__Exercise prompt__: Find each line below containing the word "What" and copy it.

Dataset entries
==*==
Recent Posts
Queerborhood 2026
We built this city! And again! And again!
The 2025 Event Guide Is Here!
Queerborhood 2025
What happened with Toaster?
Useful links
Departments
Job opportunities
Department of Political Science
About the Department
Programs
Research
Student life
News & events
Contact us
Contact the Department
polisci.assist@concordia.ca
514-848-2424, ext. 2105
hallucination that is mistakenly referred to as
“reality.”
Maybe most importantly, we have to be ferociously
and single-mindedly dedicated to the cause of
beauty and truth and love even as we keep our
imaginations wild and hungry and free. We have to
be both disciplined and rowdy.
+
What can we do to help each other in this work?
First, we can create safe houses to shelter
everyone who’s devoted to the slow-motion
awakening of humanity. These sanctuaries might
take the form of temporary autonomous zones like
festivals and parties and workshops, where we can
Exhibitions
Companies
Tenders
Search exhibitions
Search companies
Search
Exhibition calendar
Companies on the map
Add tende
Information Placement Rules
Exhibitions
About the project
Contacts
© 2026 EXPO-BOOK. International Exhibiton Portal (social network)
==*==
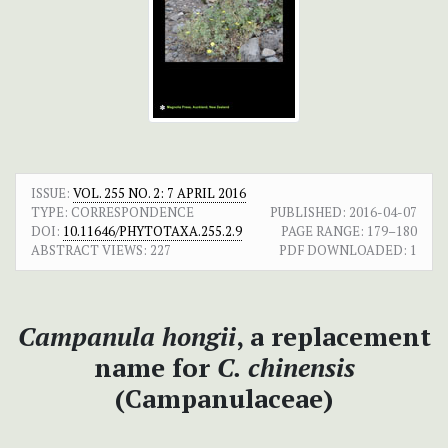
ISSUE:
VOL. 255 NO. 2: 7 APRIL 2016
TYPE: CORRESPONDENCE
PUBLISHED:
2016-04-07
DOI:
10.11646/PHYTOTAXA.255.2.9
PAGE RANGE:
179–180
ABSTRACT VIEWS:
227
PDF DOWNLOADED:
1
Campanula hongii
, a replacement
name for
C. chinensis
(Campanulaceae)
==*==
__Task result__:
What happened with Toaster?
What can we do to help each other in this work?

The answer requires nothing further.